それが欺瞞だということはフレリア自身も痛感しているが、かといって真実を洗いざらい話すと自分達への弾劾はともかく、下手すれば能力は低いのに要領の良い治安部隊へと代えられて、さらにその地域の治安が悪化してしまう。
「それに比べて外国へ攻めるための部隊は華やかなこと。成功すれば英雄、失敗しても慰められ、挙句の果てに戦場で血を流すのは金で雇われた傭兵であり、自分達は必ず勝つ場所で戦える……至れり尽くせりだな」
「……仕方ないだろう。外を攻める部隊は異国の地で戦っているんだ。それに比べれば安全な場所で戦える自分たちなんて――」
「その考えがおかしい」
アルバーナはフレリアに指を付き付ける。
「冷静に考えれば何故莫大な金を払って外に攻め込まなければならない? 戦争によって避難民が発生し、稼ぎ頭を失った一家が路頭に迷い、治安が悪化する。戦争なんて起こっても市民にとって良いことが一つもないのに何故戦争が推奨されるのか?」
「それは他国の脅威から身を守るため」
「そうならば自国の治安を高めれば良い。民衆の壁という最強の要塞を建設出来れば簡単に侵略されることはなくなる」
「全てを奪う傭兵の前には無意味だ」
戦の常套として、いきなり正規軍を派遣することなどまずない。
普通は国境線上の集落に金で雇った傭兵で襲わせ、治安を乱せて人心を荒れさせ、警備に多額のお金を投入させてることから始まる。
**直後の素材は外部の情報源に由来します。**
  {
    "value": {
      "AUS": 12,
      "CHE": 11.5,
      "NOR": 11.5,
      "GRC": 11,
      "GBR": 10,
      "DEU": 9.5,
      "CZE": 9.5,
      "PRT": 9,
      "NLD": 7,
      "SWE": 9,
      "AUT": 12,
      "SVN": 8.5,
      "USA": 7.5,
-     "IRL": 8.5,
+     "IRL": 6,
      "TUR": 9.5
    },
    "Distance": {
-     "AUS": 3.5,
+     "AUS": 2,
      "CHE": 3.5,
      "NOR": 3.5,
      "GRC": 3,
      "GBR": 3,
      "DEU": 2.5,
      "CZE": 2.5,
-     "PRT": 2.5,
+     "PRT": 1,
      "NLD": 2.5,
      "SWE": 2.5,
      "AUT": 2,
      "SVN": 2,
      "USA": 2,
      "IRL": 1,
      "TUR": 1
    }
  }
「違う、傭兵だからこそ民衆の壁を突破できない。何故なら傭兵は己の命を第一に置いているがゆえに万が一の可能性を恐れる。例え刺し違えようとも祖国を守るという覚悟を持った国民と傭兵は戦おうとは思わんさ。死にはしなくとも四肢の一部が動かなくなった傭兵に待つのは死だけだからな」
「ぐ……」
フレリアは呻き声を上げる。
アルバーナの言は傭兵を実際この眼で見てきたかのように言い当てる。
盗賊もそうだが、傭兵というのは優勢な時は勇敢に戦ってくれるが、少しでも風向きが悪くなればなりふり構わず逃げ出す特性を持っていた。
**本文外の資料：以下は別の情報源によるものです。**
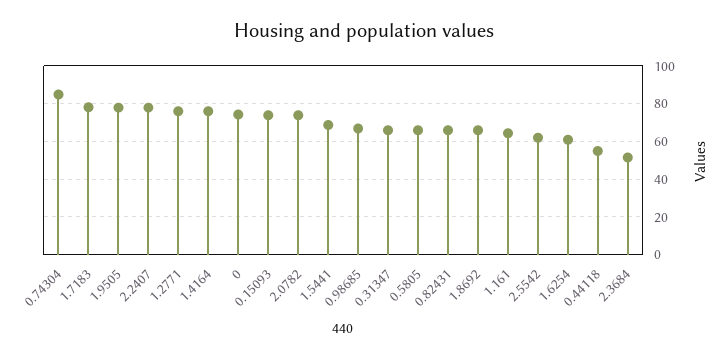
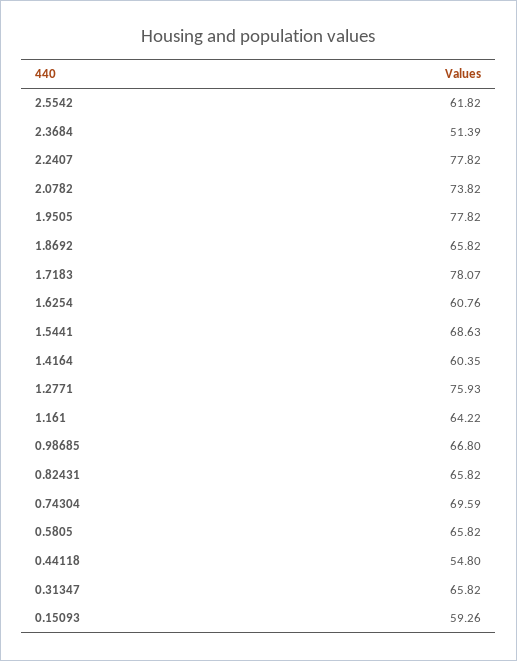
  {
-   "0.74304": 85,
+   "0.74304": 69.59,
    "1.7183": 78.07,
    "1.9505": 77.82,
    "2.2407": 77.82,
    "1.2771": 75.93,
-   "1.4164": 75,
+   "1.4164": 60.35,
-   "0": 75,
-   "0.15093": 75,
+   "0.15093": 59.26,
    "2.0782": 73.82,
    "1.5441": 68.63,
    "0.98685": 66.8,
    "0.31347": 65.82,
    "0.5805": 65.82,
    "0.82431": 65.82,
    "1.8692": 65.82,
    "1.161": 64.22,
    "2.5542": 61.82,
    "1.6254": 60.76,
    "0.44118": 54.8,
    "2.3684": 51.39
  }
「ゆえに他国を攻める部隊でなく、民衆の壁を作り出すフレリア達こそが褒められるべきなのだ。だが、何故災いを齎す他国を攻める部隊が称賛されるという逆の現象が起きているのか?」
「……」
先程の威勢はどこへやら。
フレリアは完全に沈黙してアルバーナの言葉に耳を傾ける。
「それは国があえてそう教育しているんだ。他国を攻めることは褒められるべきこと、逆に治安を守ることは当然といった内容を刷り込んでいるがゆえにフレリア達の功績は評価されない」
戦争は一種の権力闘争であり、国民の心を掴むには対外の敵を作り出すのが最も手っ取り早い。
ゆえに各国はこぞって他国の脅威を煽り、そしてそれらを攻め滅ぼす部隊を称賛する手段を取っている。
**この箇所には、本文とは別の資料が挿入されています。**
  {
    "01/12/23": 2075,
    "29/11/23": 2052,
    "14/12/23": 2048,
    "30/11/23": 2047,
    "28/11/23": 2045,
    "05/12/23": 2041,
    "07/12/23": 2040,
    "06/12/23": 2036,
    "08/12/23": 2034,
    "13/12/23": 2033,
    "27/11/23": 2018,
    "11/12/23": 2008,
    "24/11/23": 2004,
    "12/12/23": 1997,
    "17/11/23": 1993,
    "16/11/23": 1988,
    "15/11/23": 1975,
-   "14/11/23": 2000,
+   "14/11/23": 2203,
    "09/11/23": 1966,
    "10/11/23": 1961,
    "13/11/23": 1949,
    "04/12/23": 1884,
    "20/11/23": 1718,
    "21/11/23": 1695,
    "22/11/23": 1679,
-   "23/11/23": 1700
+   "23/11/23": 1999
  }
「現況の国家運営、もとい教育方針だと国民の憂いは取り除くことが出来ないと俺は確信している」
「だからヨーゼフ殿の教育方針を骨格にした国を創ると?」
フレリアの言葉にアルバーナは大きく頷く。
「そう、その通りだ。俺の創る国は治安を守る部隊が称賛される国でもある。『いつも守ってくれてありがとう』や『なあに、逃したと言っても一人や二人だろう? だったら後は俺達で何とかするぜ』と国民から言ってくれる教育方針を取る」
アルバーナの話を要約すると、他国からの侵略から守りかつ国を発展させる最上の方法は自国の民に愛されることである。
国民一人一人が国の成長のために何が出来るだろうと考え、実行することにより国は大きく発展する。
そのための第一条件として挙げられるのが明日への不安が無い未来であり、そのために治安部隊は大きな役割を担っているとアルバーナは説いていた。
「尊敬される対象になりたいだろう? 命懸けで守る市民達から受ける労いの声というのはどんな栄誉な金銭に勝る喜びだ。それが」
そこまで言い切ったアルバーナは喉を潤すためにエールを仰ぐ。
運ばれて来てからだいぶ時間が経ち、泡がすっかり抜けて温くなっているはずなのだがアルバーナは美味しそうに飲んだ。
「さて、フレリア。どうする?」
アルバーナの再度の勧誘にフレリアはどう答えるのであろうか。
残念ながら彼女は顔を俯いているので表情は誰にも分らなかった。
一分、二分と時が過ぎる。
そしてたっぷり五分が過ぎた頃、フレリアが動いた。
「……お前の言葉は毒だ」
そして彼女はゆっくりと立ち上がる。
「客観的に見て何の身分も力も持っていないお前が国を創るなど夢のまた夢だ。なのにお前が口にすると建国が可能の様に思えてくる……これ以上虚言で私を惑わすな」
「虚言とは酷いな、俺はあくまで――」
「くどい!」
フレリアの悲鳴に近い制止によってアルバーナの言葉を止める。
「私は王国騎士団の一員であり、尊敬できる上司も可愛い部下もおり、何より村の皆の期待を一身に背負っている。頼むからもう黙っていてくれ」
消え入るかの様な調子で懇願したフレリアはそそくさと逃げるようにこの場を後にする。
「ふむ……」
そんな様子のフレリアを見たアルバーナは一息吐いた後に立ち上がって。
「メイリス、代金はここに置いておくから好きなだけ食べておけ」
「え?」
蜂蜜リンゴ酒を飲む手前で固まっていたメイリスに数枚の銀貨を握らせた。
「それじゃあ、食べ終わったら噴水台前に来いよ」
そう言い残してアルバーナはフレリアの後を追いかけていく。
「え? ちょっと……」
メイリスは改めて周りの状況を確認する。
あれ程騒がしかった喧騒はどこへやら、皆静まり返っている。
酒場に集った皆もアルバーナの迫力に押され、全員がメイリスと同じ様に飲食を中断して彼を注視していた。
「……お姉さん、お勘定」
さすがのメイリスもこの針の筵の様な状況で平然と居られるほど神経が強くなかったので手早く会計を済ませてコソコソとこの場を退場した。